What is the interface to get an AST representation for given crystal code?

mbj commented 10 years ago

I'd love to write something like https://github.com/mbj/mutant and https://github.com/mbj/unparser for crystal. Actually I expect I could reuse lots of code.

Both tools highly depend on the ability to do AST transformations.

asterite commented 10 years ago

Hi Markus, welcome to Crystal! :-)

I think this should be relatively simple to do in Crystal because the compiler (lexer, parser and compiler) are written in Crystal, so they will always be in sync with the latest version of the compiler (compared to having this as a library solution).

Here's a code to do the following: parse a string containing some code (here it's just two "def"s) and apply two transformations:

Change all number literals to strings containing "Number" followed by that number
Append "_changed" to all "def"s names

require "compiler/crystal/parser"
require "compiler/crystal/transformer"

include Crystal

parser = Parser.new "
  def foo
    1
  end

  def bar
    2
  end
"

nodes = parser.parse

puts "Before:"
puts nodes

class MyTransformer < Transformer
  def transform(node : NumberLiteral)
    StringLiteral.new("Number#{node.to_s}")
  end

  def transform(node : Def)
    # Make sure to call super so every node contained in this Def is transformed as well
    super

    node.name = "#{node.name}_changed"

    # Must return the transormed node
    node
  end
end

transformed = nodes.transform(MyTransformer.new)

puts "After:"
puts transformed

Using "to_s" is enought to get a textual representation of the AST nodes. Running it on my machine yields this:

asterite-manas @ ~/Projects/crystal (master) $ bin/crystal foo.cr --run
Before:
def foo
  1
end
def bar
  2
end

After:
def foo_changed
  "Number1"
end
def bar_changed
  "Number2"
end

The AST nodes are all here (undocumented, but most are self-explaining).

You can find the source code for the parser, lexer and everything else in the repository (only a handful of methods don't have source code because they are primitives, like memory allocation, class instantiation and arithmetic operations). They are not documented, so don't hesitate to ask how to use them.

Just a small note: maybe it's better to ask this question in our Google Group because members might receive a notification for this and they can help us reply and contribute with ideas. But GitHub is also fine (specially because of the syntax highlighting in code blocks ^_^).

mbj commented 10 years ago

@asterite Thx for this information! I'll close this issue as you perfectly answered my question. I'm a github workflow addict, not that good in communication via mailing list. Will stay here and keep you posted. I'm planning a semi automatic 1:1 transform from mutant source code to crystal. Just to learn if it is possible. Our YARD docs carry enough type hints to do this. //cc @dkubb

Edit: Your => Our (type hints).

asterite commented 10 years ago

@mbj @dkubb Wow, please keep us updated of your progress. I'm not sure a 1:1 transform will be possible, Crystal is very different from Ruby (it lacks most of the magic you can do in Ruby like define_method), but I'm sure something similar can be done.

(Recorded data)
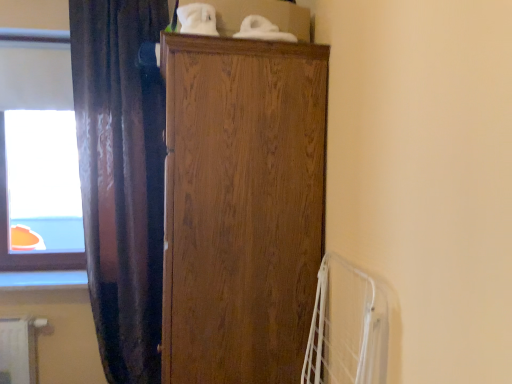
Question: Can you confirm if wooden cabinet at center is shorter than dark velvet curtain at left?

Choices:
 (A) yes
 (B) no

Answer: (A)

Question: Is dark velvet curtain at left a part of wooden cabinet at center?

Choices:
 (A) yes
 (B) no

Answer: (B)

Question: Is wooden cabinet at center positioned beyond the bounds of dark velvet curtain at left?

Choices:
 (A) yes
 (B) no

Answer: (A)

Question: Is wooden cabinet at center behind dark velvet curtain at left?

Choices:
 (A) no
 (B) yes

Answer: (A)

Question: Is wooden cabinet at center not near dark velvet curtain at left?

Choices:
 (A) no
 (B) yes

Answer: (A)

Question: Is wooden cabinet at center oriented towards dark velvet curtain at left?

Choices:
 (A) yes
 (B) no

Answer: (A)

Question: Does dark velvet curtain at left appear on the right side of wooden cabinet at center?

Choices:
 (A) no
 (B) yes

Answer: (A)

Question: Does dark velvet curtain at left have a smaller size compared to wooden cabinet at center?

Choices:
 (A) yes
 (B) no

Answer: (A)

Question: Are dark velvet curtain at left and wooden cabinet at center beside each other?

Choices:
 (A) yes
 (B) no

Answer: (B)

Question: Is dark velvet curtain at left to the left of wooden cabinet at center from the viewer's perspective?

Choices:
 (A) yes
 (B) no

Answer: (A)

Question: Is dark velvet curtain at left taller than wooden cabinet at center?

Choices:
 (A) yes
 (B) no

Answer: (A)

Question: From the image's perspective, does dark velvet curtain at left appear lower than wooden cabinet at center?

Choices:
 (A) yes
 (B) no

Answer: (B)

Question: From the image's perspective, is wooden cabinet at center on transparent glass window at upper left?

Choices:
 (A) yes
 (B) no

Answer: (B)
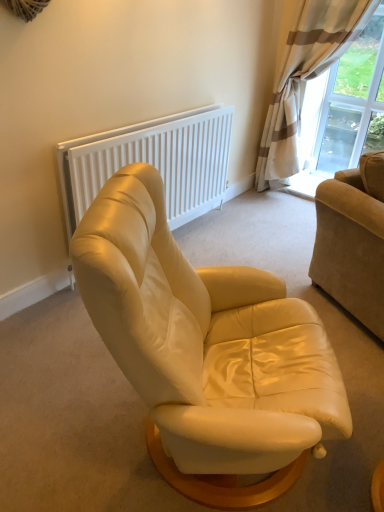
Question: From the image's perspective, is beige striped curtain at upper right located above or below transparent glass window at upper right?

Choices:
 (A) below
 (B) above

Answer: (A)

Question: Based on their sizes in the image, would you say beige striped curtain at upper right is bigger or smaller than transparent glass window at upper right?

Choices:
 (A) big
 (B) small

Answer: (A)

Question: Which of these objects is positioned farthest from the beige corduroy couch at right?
* * *
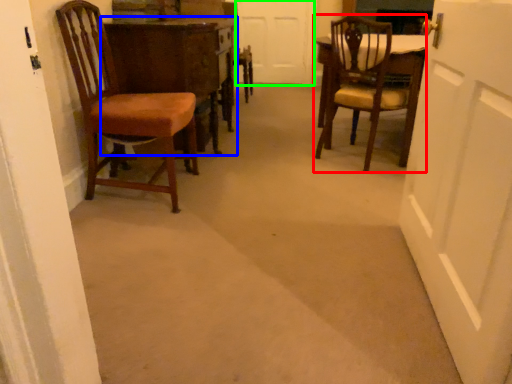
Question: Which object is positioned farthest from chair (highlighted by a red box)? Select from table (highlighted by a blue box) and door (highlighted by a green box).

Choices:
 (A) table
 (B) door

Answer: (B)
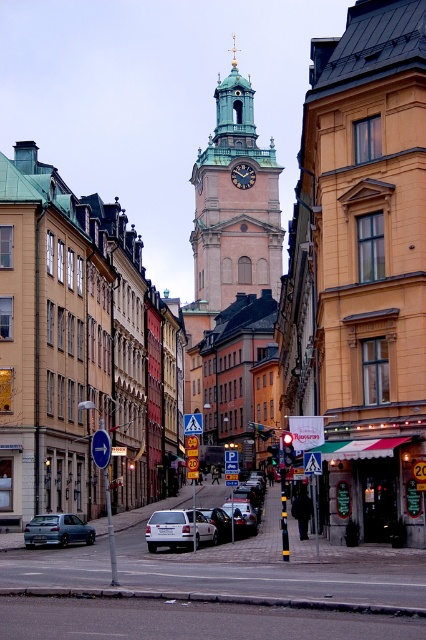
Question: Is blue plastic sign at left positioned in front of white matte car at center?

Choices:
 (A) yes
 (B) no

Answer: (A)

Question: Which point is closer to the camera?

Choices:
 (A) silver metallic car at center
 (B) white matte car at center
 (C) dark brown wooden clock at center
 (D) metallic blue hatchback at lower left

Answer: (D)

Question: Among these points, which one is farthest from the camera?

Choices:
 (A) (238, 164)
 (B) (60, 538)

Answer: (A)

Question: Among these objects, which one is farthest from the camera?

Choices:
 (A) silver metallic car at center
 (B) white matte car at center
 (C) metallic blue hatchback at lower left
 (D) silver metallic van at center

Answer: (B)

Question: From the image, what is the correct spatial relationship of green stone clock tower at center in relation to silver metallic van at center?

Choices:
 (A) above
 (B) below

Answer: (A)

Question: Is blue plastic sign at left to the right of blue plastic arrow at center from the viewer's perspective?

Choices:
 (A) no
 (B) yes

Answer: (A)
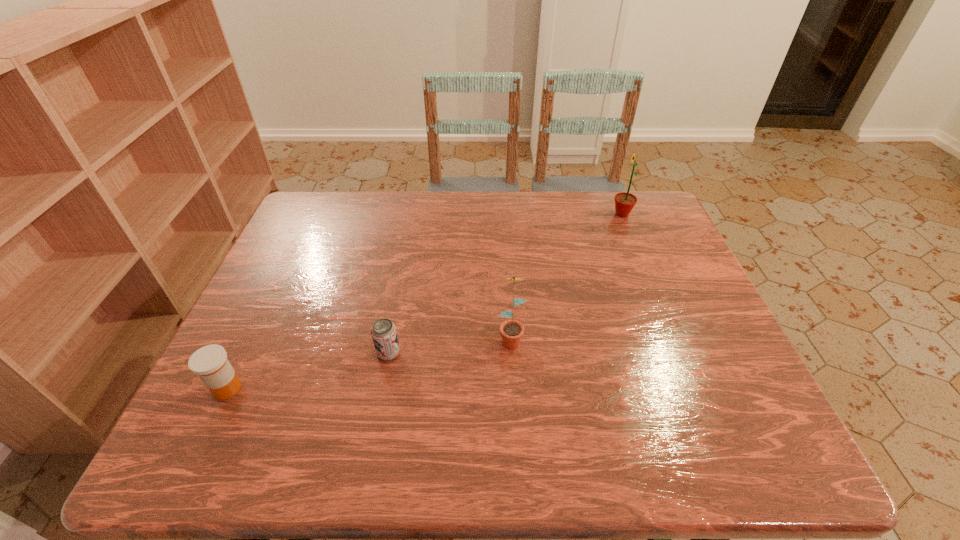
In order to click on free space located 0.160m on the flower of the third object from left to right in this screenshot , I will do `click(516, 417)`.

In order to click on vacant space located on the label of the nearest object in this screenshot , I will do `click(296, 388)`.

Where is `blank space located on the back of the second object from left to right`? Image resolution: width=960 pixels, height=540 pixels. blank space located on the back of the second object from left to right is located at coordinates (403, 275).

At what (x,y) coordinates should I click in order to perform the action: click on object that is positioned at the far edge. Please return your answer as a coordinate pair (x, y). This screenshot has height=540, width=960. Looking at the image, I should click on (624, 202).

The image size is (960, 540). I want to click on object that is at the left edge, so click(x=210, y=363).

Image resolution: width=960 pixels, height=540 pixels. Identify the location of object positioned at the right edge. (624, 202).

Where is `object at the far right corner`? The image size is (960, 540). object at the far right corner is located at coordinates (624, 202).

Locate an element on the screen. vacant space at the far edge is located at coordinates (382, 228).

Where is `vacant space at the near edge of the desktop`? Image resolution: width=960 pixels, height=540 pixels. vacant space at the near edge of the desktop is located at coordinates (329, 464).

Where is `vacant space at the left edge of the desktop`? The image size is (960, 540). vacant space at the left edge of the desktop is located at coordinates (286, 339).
---
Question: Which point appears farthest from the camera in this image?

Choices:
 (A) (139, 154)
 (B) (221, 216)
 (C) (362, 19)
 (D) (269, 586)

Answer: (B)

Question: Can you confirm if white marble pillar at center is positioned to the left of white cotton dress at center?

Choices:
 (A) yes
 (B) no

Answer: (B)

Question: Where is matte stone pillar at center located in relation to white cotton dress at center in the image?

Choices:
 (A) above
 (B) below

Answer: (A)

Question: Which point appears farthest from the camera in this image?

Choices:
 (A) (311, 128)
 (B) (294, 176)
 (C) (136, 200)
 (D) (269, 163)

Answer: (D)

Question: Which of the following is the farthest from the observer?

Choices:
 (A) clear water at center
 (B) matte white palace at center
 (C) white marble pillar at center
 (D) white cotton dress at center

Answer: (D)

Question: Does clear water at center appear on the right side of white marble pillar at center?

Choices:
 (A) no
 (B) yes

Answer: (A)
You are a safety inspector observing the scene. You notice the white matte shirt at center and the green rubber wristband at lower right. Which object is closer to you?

## Objective
Pick up the forum thread on getting an AST for Crystal code and keep it going from its last comment.

## Written answer
mbj commented 10 years ago

@asterite The ruby code we tend to write uses "less magic" than the average ruby code. Most of our design could be easily moved to a statically typed language.

asterite commented 10 years ago

@mbj Excellent :-)

Just something I forgot to say: the Transformer doesn't clone nodes. So in the example I gave, if you print "nodes" it will be the same as "transformed" (in fact they are the same node). If you want to transform a copy, the simplest way would be to clone the nodes before the transformation:

transformed = nodes.clone.transform(MyTransformer.new)

mbj commented 10 years ago

@asterite I generally prefer not to mutate my inputs, thx for the pointer. And I'll probably use another strategy for transforming than the one above. Is there the concept of Object#freeze in crystal?

asterite commented 10 years ago

@mbj No, there's no such concept. Unlike Ruby, Strings are immutable. I think immutability should be at the class level (this class is immutable, this one is not, etc.) instead of having it at the object level. Otherwise every access to your object has this performance hit, even if you don't use it (I personally never used freeze/frozen in my life, except once because I accidentally modified a string that was used as a constant, but that can't happen in Crystal, so...).

Why will you use another strategy?

mbj commented 10 years ago

No. I'd actually love if a class is itself known to produce immutable instances. This would replace what we did in https://github.com/dkubb/adamantium.

No other strategies are needed. Is there a concept of immutable buildin collection types? Array / Hash?

asterite commented 10 years ago

In memoizable, where is the memoized value stored?

If the class doesn't have attr_writer (class "Example" in the github page of adamantium doesn't have attr_writer), why the need to say it's immutable? Is it because you have to memoize the values? If the memoized values are stored in the instance itself, then I would say it's not immutable. If it is stored somewhere else (like a big hash table), I would say that is not very performant (but that would make the class immutable, I guess).

There aren't built-in immutable collections. Maybe in the future there will be a tuple type that is immutable, and also a named tuple type that would work like an immutable hash (but more efficient). We are not sure. But immutable versions of Array and Hash can be easily implemented (except that method forwarding is cumbersome to do for the moment, there's no method_missing + send).

When and why you use immutable objects in your code?

(sorry for the many questions...)

mbj commented 10 years ago

@asterite Root reason: I use immutable objects to constrain my brain when it is designing software. I discovered over the time its yields better designs than mutating all over the place.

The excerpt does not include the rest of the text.